50. My wife and I have not spoken for 18 months, and I have no chance to interrupt her.
51. Have you ever heard the story of "The big pig said yes, and the little pig said no"?
52. I never watch TV. I just always check whether there are any misprints of TV programs in newspapers.
53. Your eyes are like the bright moon in the sky, one is the first day of the lunar month and the other is the fifteenth day.
54. Why are you so ignorant? Your uncle is here, why would you think of going to the zoo to see bears?
55. My eyesight is very poor. For example, can you see the thumbtack on the wall over there? You can see it, but I can't.
56. Every day I set a new world record - the number of days I have lived in the world.
57. Clerk: Miss, these ten hundred-dollar bills of yours are all fake.
Beautiful girl: Ah!
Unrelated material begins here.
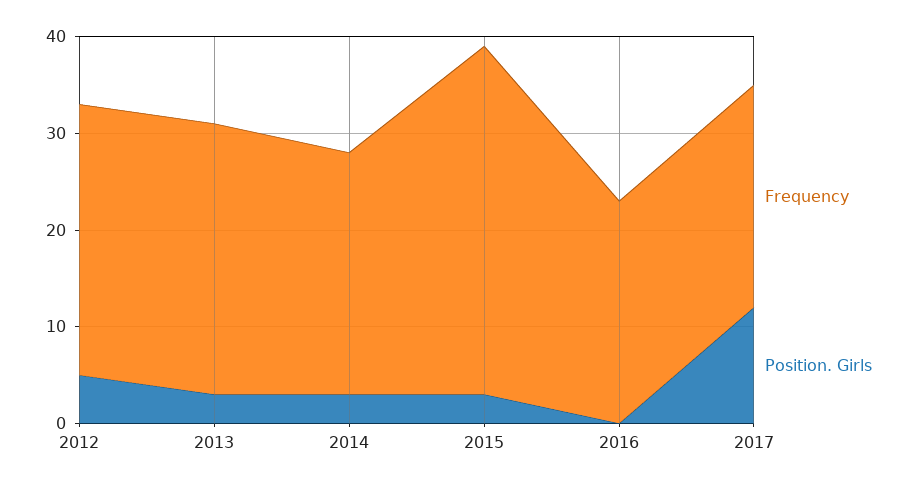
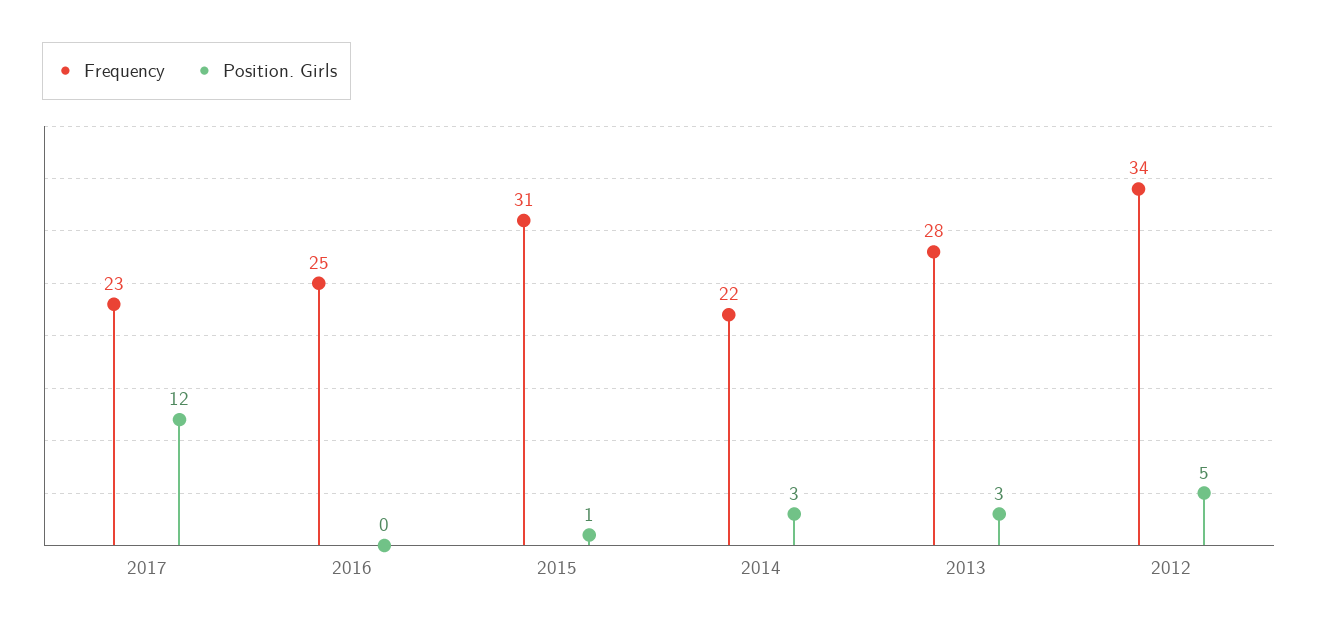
Frequency, 2012: 28 -> 34
Frequency, 2014: 25 -> 22
Frequency, 2015: 36 -> 31
Position. Girls, 2015: 3 -> 1
Frequency, 2016: 23 -> 25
I was raped!
59. Thief A: Count how much money you robbed today?
Thief B: No, you will know after reading the newspaper tomorrow.
60. In the Internet world, your girlfriend may be a man and your boyfriend may be a woman. This is painful, but you have to accept it.
62. If you want to compete with a tiger to see who can starve more, you will definitely win.
63. I put the TV remote control on my waist and pretended to have bought a new mobile phone.
64. Just having money does not make people happy, so I also stole some jewelry, stamps, watches and so on.